# Extrait du texte
CA Paris, Pôle 5 ch. 4, 14 décembre 2022, n° 21/02807

PARIS

Arrêt

Infirmation

PARTIES

Demandeur :

Profil Garde + (SARL)

Défendeur :

Société de Distribution Noeuxoise (SAS)

COMPOSITION DE LA JURIDICTION

Président :

Mme Dallery

Conseillers :

Mme Brun-Lallemand, Mme Depelley

Avocats :

Me Paccioni, Me Ohana

T. com. Lille, du 9 déc. 2020

9 décembre 2020

FAITS ET PROCEDURE

 La Société de Distribution Noeuxoise « SDN », qui exerce son activité sous l'enseigne d'un hypermarché Leclerc, a fait appel aux services de la société Profil Garde + pour assurer la sécurité physique et vidéo de son magasin et de sa galerie marchande; c'est ainsi que la société Profil Garde +, spécialisée dans le gardiennage, la surveillance et la vente de matériels alarmes et vidéos, lui a adressé une première facture le 15 mai 2007.

Par la suite, les parties ont signé un contrat, daté du 1er janvier 2017, mettant à la charge de la société Profil Garde + la surveillance du magasin et de la galerie marchande par 2 agents de sécurité moyennant un forfait mensuel de 9 745,49 € HT ainsi que la surveillance vidéo par 1 agent de sécurité à mi-temps moyennant un forfait mensuel de 2 507,23 € HT.

Par lettre recommandée du 1er juin 2018, avec avis de réception, la Société de Distribution Noeuxoise a informé la société Profil Garde + de son intention de mettre fin au contrat de gardiennage les liant et a proposé d'appliquer un préavis de 6 mois pour lui permettre de prendre ses dispositions.

La société Profil Garde +, suivant lettre de son conseil du 6 septembre 2018, a demandé un préavis de 12 mois et le paiement sous huitaine de la somme de 17 345,98 € correspondant à des prestations effectuées jusqu'en juillet.

Par ordonnance de référé du 18 juin 2019, la Société de Distribution Noeuxoise a été condamnée à payer à la société Profil Garde +, à titre provisionnel, la somme de 33 093 € au titre de factures dues de mars 2018 à novembre 2018.

Suivant lettre de son conseil du 29 août 2019, constatant qu'un préavis de 12 mois n'avait pas été respecté, la société Profil Garde + a réclamé paiement sous quinzaine de la somme de 75 818,19 € au titre de la perte de marge brute subie.

En l'absence de réponse, la société Profil Garde + a, le 26 novembre 2019, fait assigner la Sociéte de Distribution Noeuxoise devant le tribunal de commerce de Lille aux fins d'obtenir sa condamnation au paiement de cette somme, outre celle de 270 € en réparation de son préjudice matériel.

# Exercices à traiter
- a) Reproduisez fidèlement tout le passage de l'extrait allant de « Suivant lettre de son conseil du 29 » jusqu'à « marge brute subie. ».
- b) D'après l'extrait, quel forfait mensuel hors taxes le contrat prévoyait-il pour la surveillance vidéo assurée par un agent de sécurité à mi-temps ?
Seul l'extrait doit servir de référence.

# Données

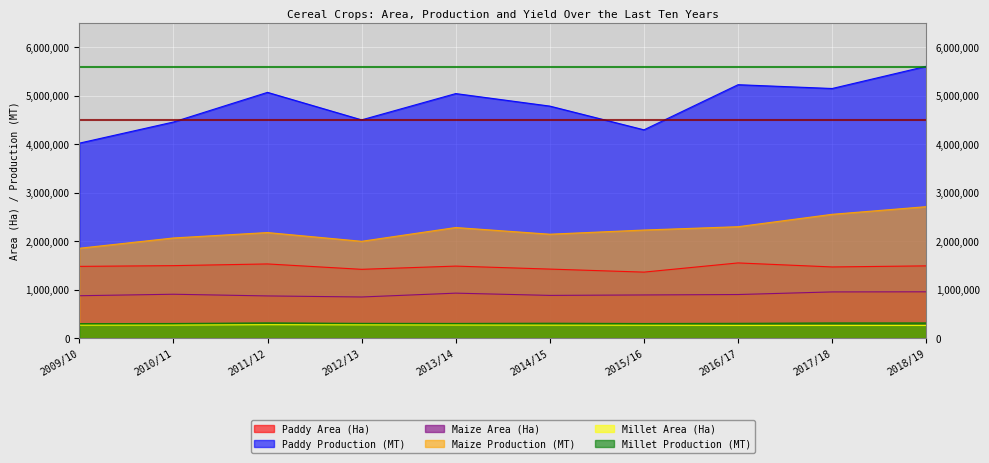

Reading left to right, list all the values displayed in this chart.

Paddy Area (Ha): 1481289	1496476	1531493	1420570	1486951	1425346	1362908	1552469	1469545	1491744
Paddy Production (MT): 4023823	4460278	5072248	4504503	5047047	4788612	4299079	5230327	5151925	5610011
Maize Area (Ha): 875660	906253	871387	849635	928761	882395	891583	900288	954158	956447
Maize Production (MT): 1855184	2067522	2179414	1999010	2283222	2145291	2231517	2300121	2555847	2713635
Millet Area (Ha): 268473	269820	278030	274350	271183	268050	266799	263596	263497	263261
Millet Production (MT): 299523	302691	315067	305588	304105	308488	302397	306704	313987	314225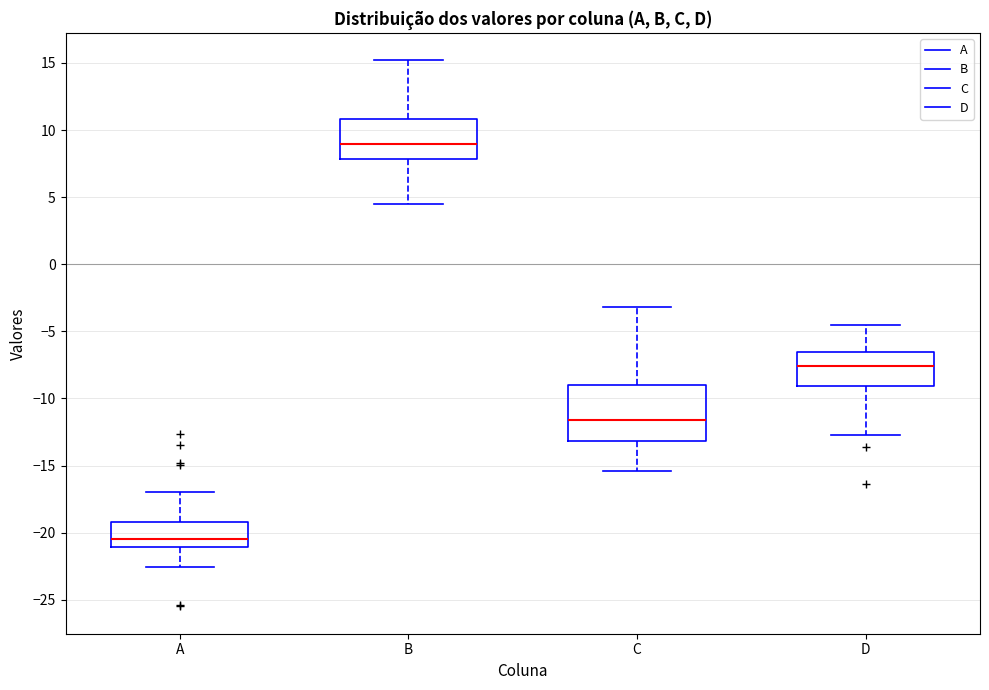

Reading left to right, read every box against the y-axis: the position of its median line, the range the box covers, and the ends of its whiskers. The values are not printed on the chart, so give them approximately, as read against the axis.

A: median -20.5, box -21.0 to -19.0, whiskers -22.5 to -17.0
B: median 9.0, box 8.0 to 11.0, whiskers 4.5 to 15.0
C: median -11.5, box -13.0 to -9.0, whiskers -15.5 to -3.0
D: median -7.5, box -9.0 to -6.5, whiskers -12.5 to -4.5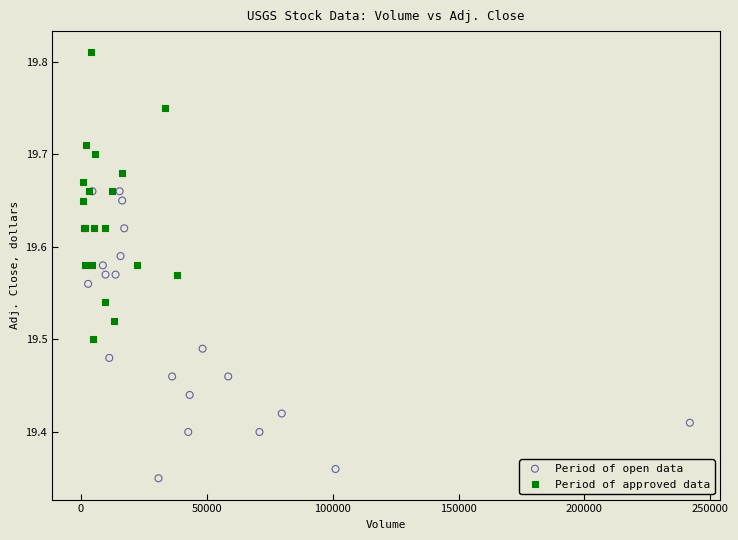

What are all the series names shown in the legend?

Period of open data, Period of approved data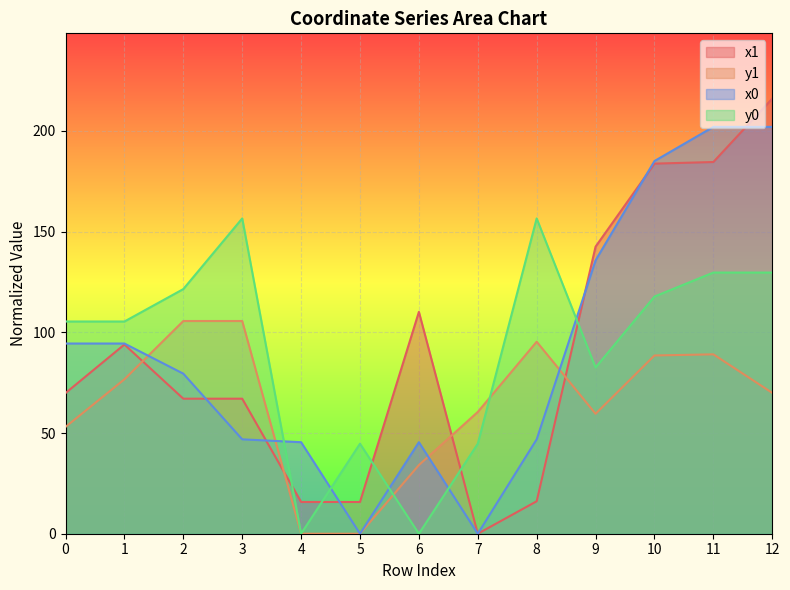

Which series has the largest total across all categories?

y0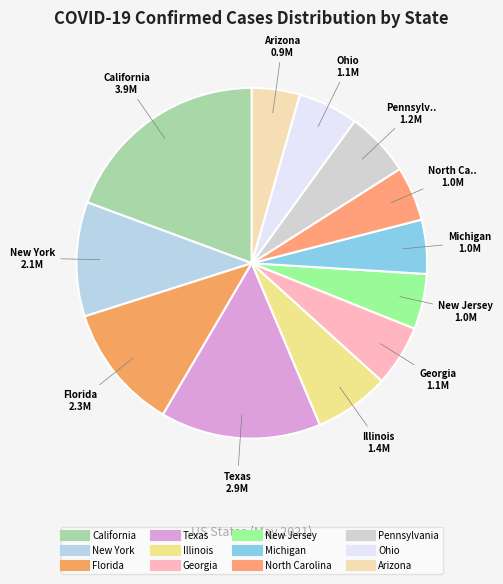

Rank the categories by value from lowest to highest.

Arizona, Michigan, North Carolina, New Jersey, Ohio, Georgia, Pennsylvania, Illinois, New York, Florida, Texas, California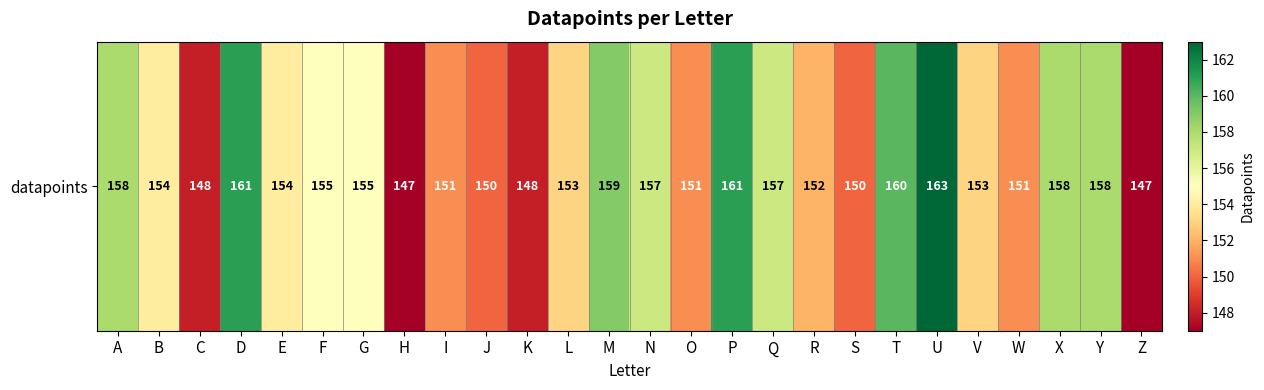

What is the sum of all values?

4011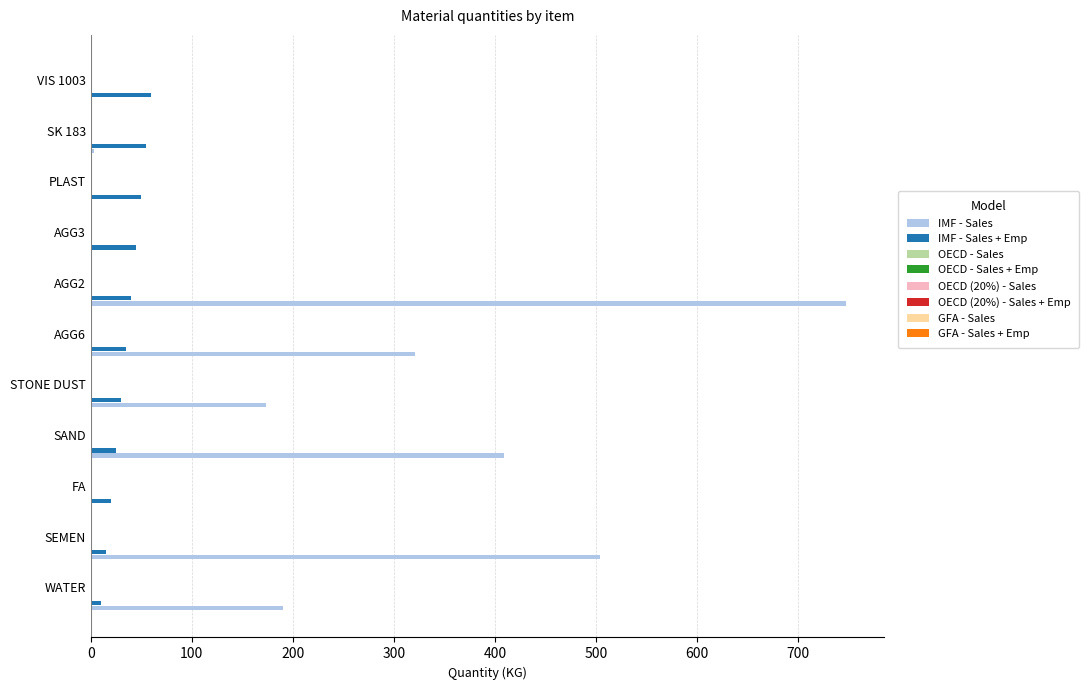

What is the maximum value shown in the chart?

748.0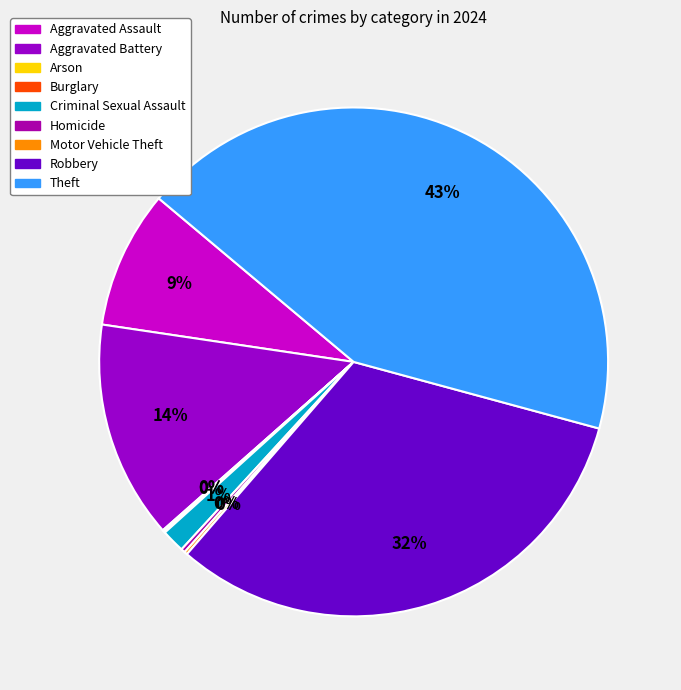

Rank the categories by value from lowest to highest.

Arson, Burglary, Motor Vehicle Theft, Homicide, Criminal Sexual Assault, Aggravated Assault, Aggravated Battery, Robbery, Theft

# Corrigés des exercices
- a)
Suivant lettre de son conseil du 29 août 2019, constatant qu'un préavis de 12 mois n'avait pas été respecté, la société Profil Garde + a réclamé paiement sous quinzaine de la somme de 75 818,19 € au titre de la perte de marge brute subie.

- b) Un forfait mensuel de 2 507,23 € HT.